9:09 AM Mon, May 05, 2008 | | Comments (0)
Posted by: Jennifer Bowles

Riverside may be blue, but it's not what you're thinking. The city just launched its new BlueRiverside.com Web site in conjunction with water awareness week this week.

It's full of rebate information and tips on how you can save what's often referred to as liquid gold.


Story continues below




AP Photo/Rich Pedroncelli

Television cameras record Frank Gehrk, chief of snow surveys for the California Department of Water Resources, right, as he sinks a snow depth measuring pole into a small patch of snow during the survey near Echo Summit, Calif., on May 1. Figures at Echo Summit measured 3.3 inches of snow, with a water content of only 1.7 inches, just 11 percent of normal at this location for this time of the year.

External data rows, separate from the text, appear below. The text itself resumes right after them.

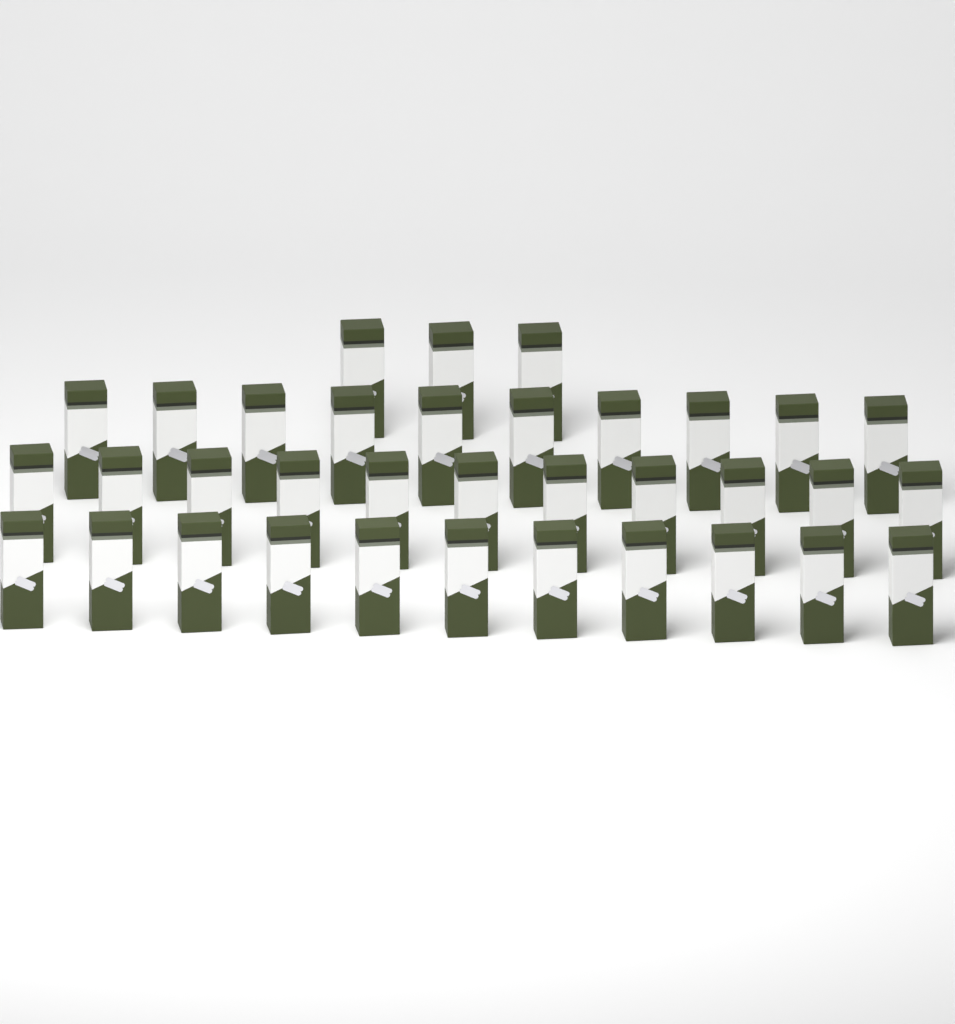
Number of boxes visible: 35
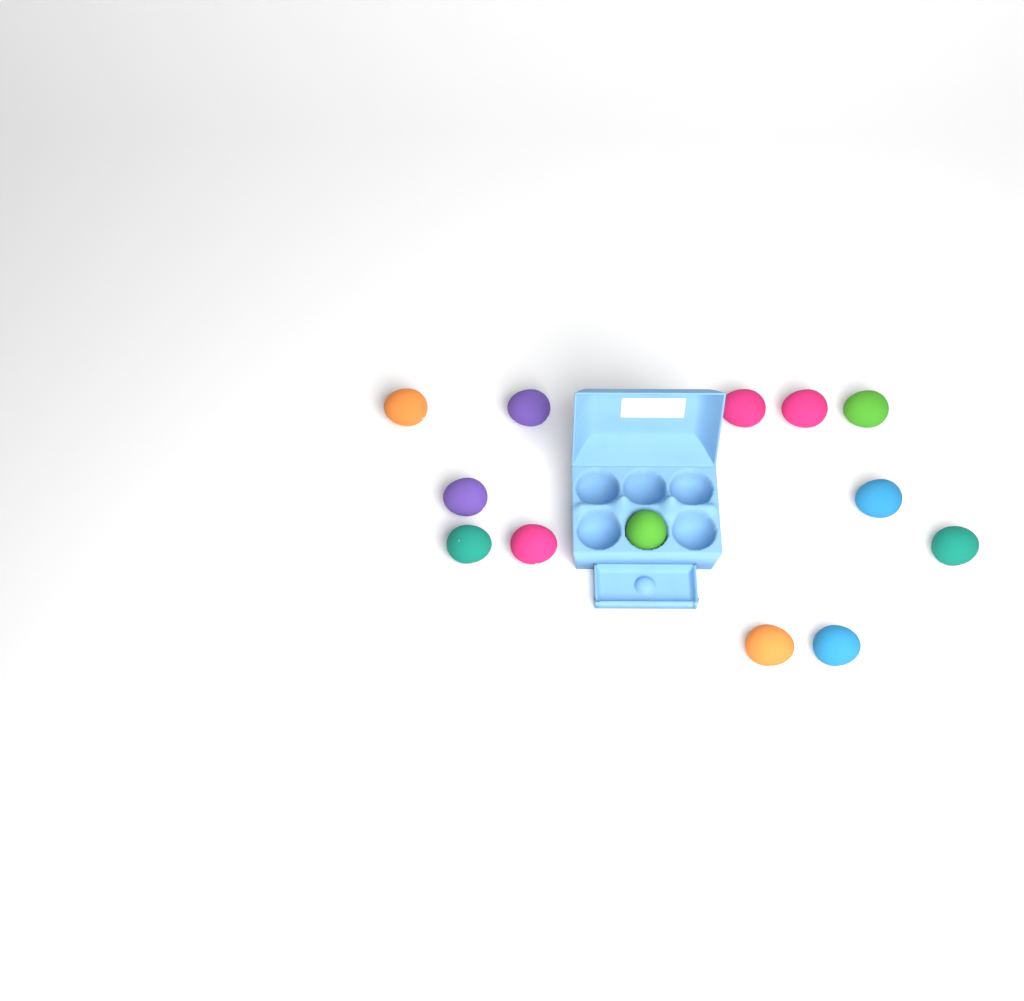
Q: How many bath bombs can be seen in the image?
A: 13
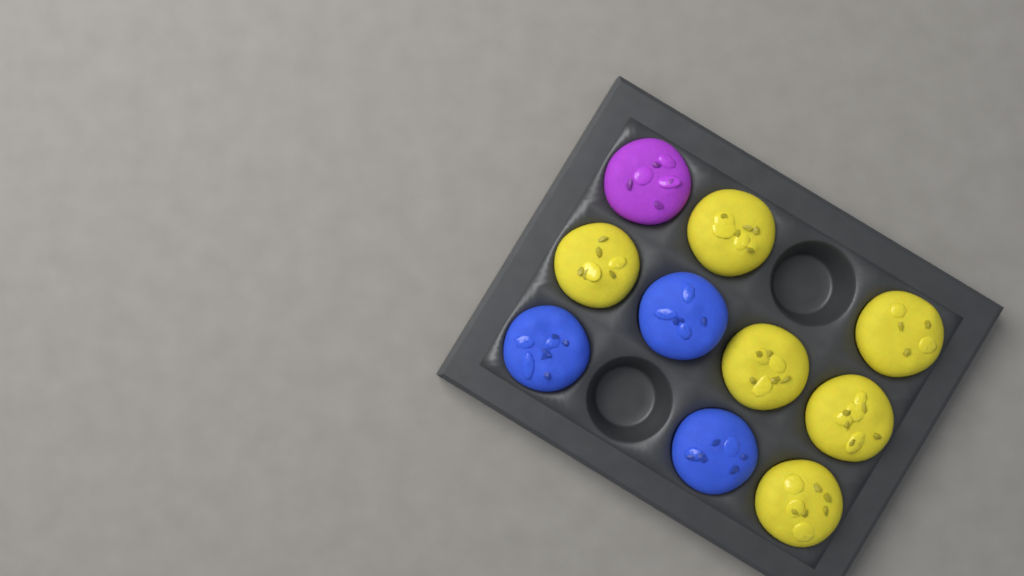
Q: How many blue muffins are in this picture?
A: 3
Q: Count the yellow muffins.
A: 6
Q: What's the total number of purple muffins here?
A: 1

It's important to think about now that the state's snowpack is two-thirds of normal. One-third of the Inland region's water comes from the Northern California streams, which are fed by melting snow. Our local water agencies are asking folks to water only after dusk this summer and to have a water-free day once a week with the lawn. Is that enough?


When I was at Riverside County's Fifth Annual Water Symposium last week, one Inland water official from the mountains said he knows residents who take a bucket into the shower with them and use that to water their plants.

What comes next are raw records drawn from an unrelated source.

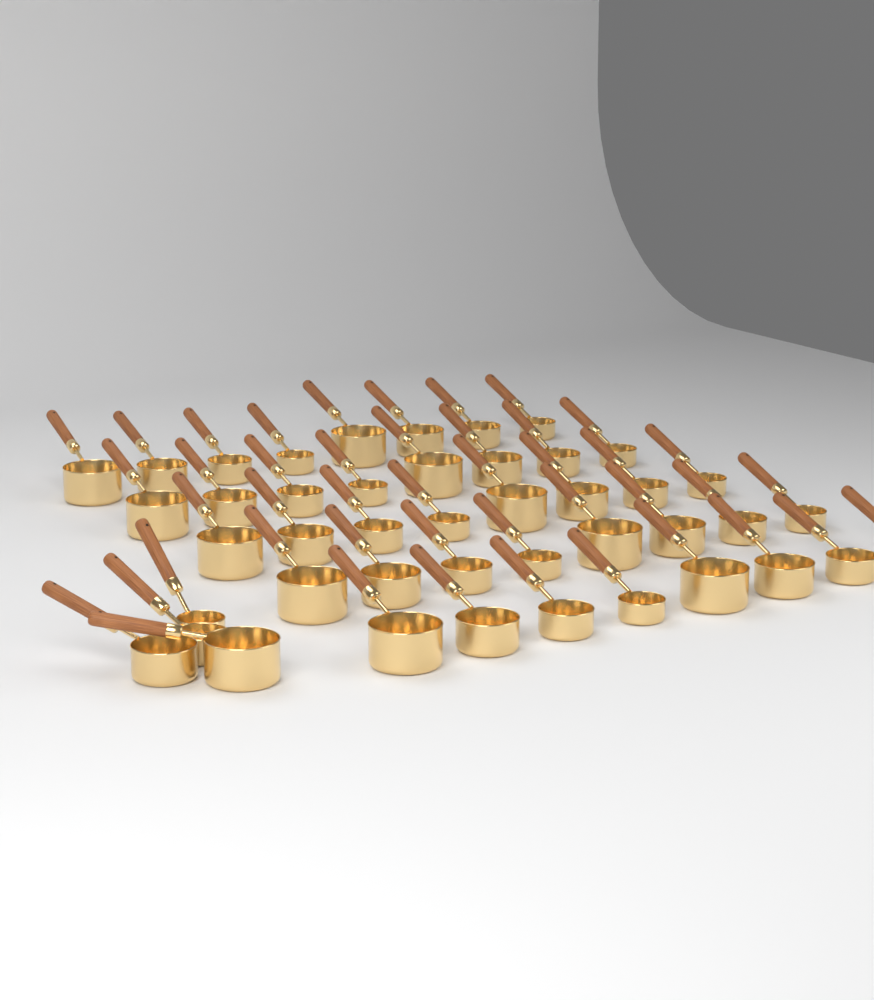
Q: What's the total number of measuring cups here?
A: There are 44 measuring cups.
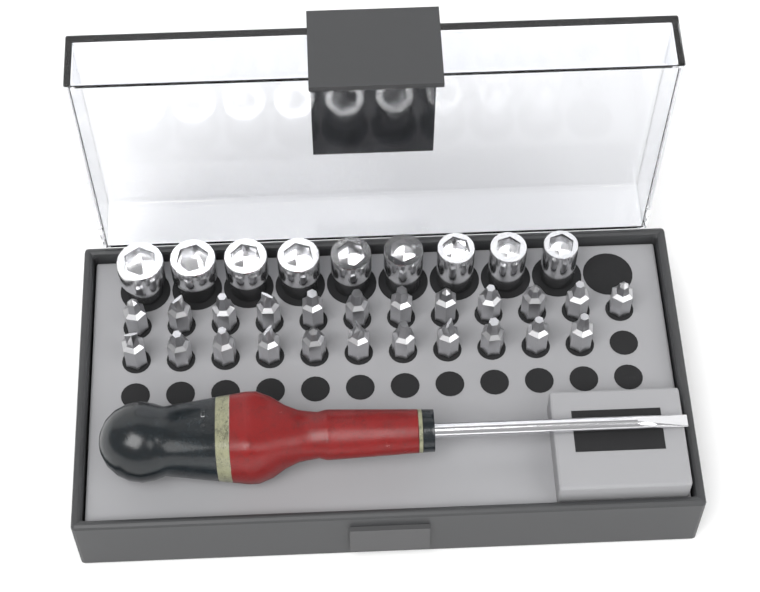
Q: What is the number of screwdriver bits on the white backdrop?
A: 23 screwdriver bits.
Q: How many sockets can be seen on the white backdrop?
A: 9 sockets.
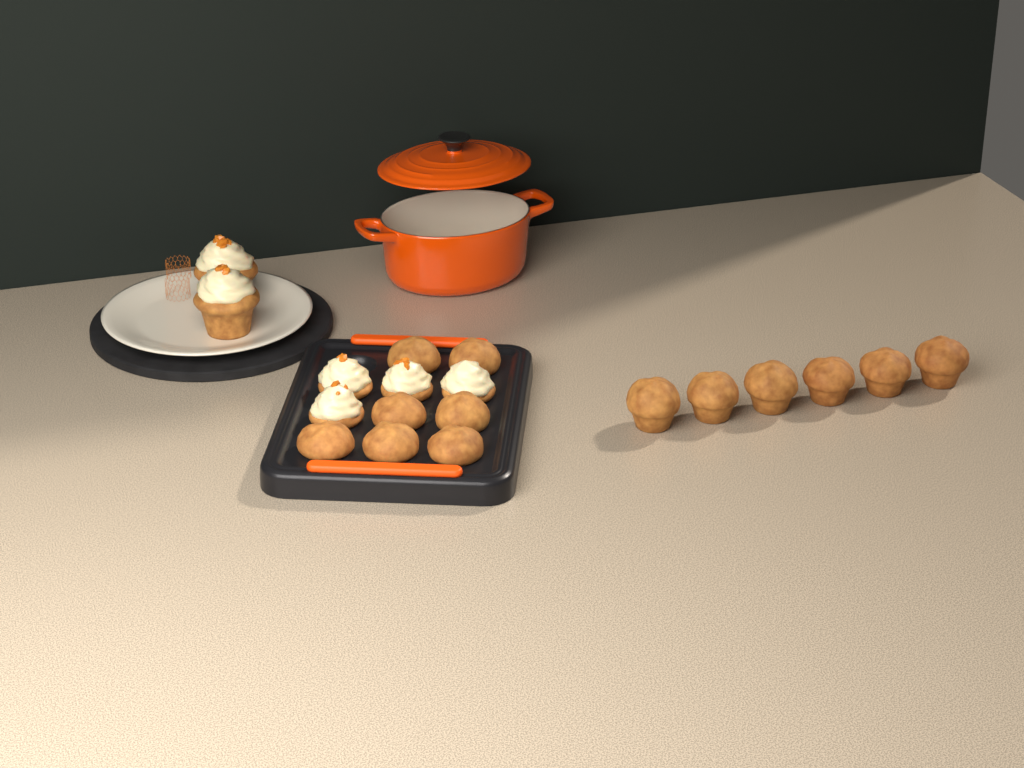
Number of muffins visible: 13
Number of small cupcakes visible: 4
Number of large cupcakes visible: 2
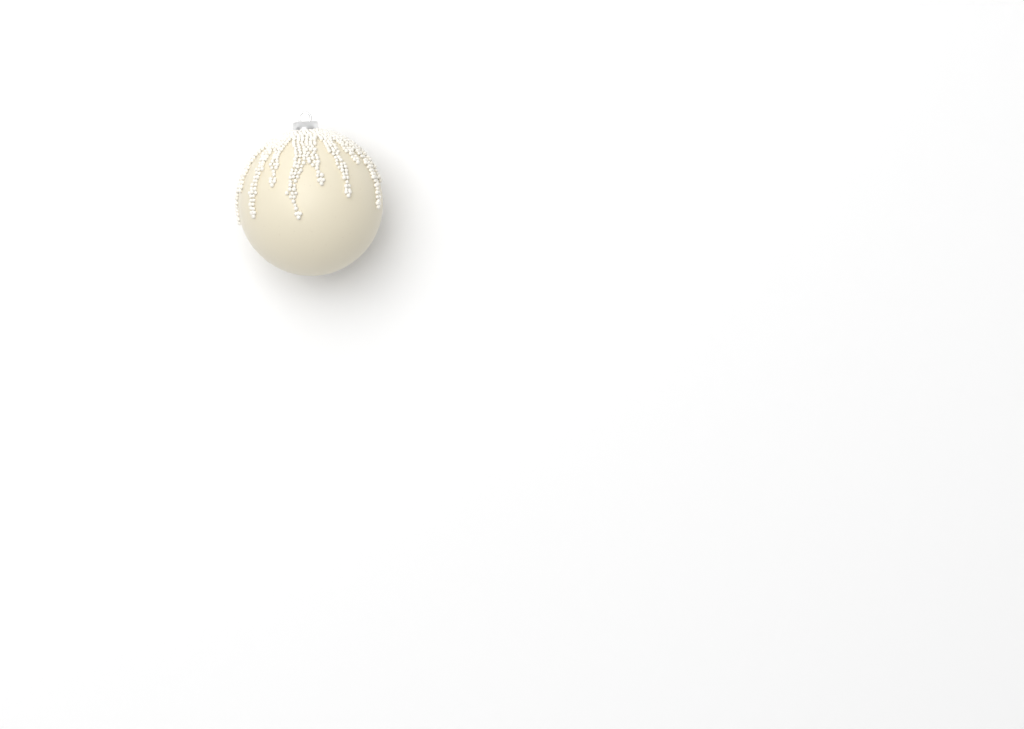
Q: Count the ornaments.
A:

Are there other creative ways out there to save water? And if we are indeed in a water crisis, as everyone says, should there be mandatory conservation?

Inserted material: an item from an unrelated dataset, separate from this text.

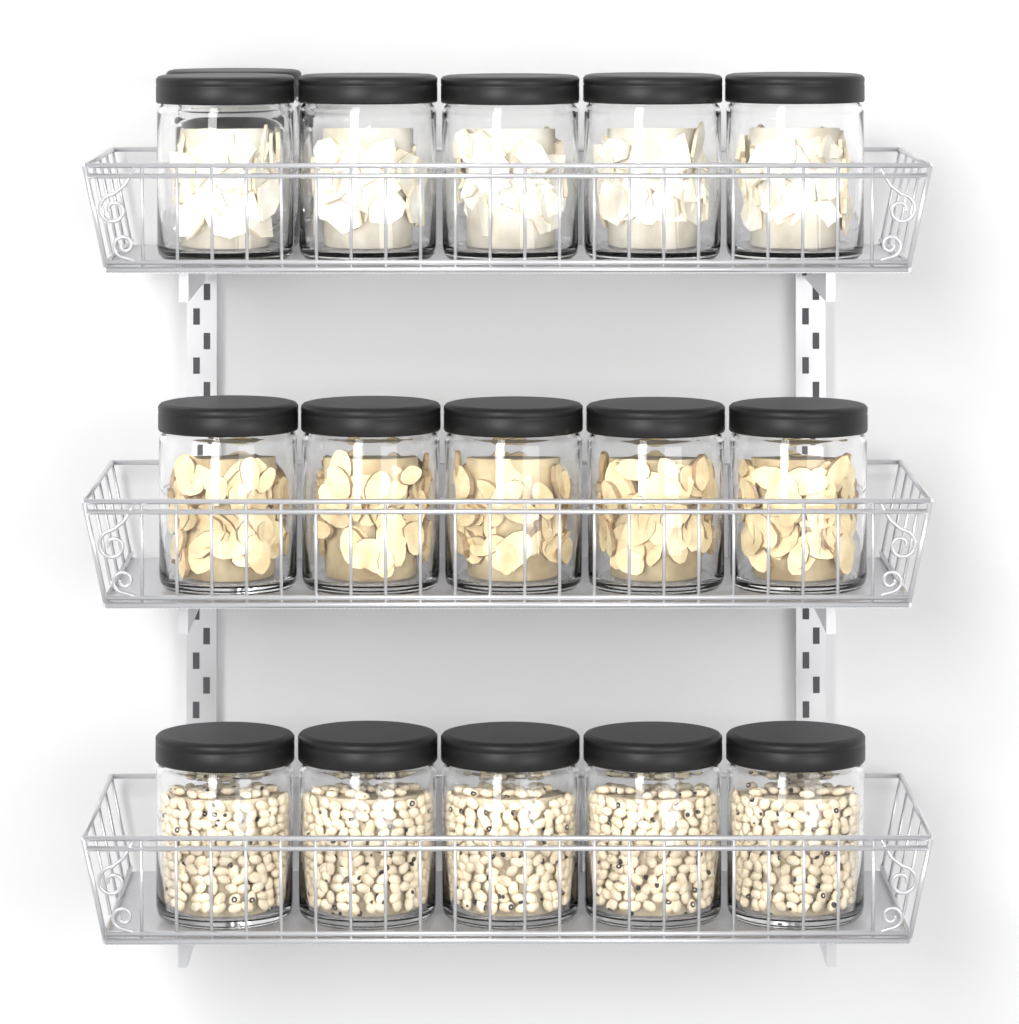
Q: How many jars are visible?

The most aggressive city in Southern California so far has been Long Beach. That city bans its residents from watering their lawns to the point that it creates runoff or hosing down sidewalks or driveways. They also only allow residents to water their lawns three days during the week and it has to be outside the hours of 9 a.m. and 4 p.m.

And if they don't follow the rules, their neighbors may snitch on them. Some 3,500 residents have complained by e-mail, phone or a form on a Web site since August, said Ryan Alsop, a spokesman for the Long Beach Water Department.

The city doesn't issue fines, but rather it sends a letter to the person accused explaining the water crisis and the measures the city has taken to deal with it, Alsop told me last week.

"A handful of people are rubbed the wrong way -- 'It's so 1984, Nazi Germany' -- and my explanation is it's no different than if you saw someone dumping oil down the storm drain," he said. "We're running out of water, and it's a very serious situation."

Since October, Long Beach's water use has dropped 7 percent below the 10-year average, he said.

Some Inland water officials say they are considering such a program. Should it be sooner rather than later?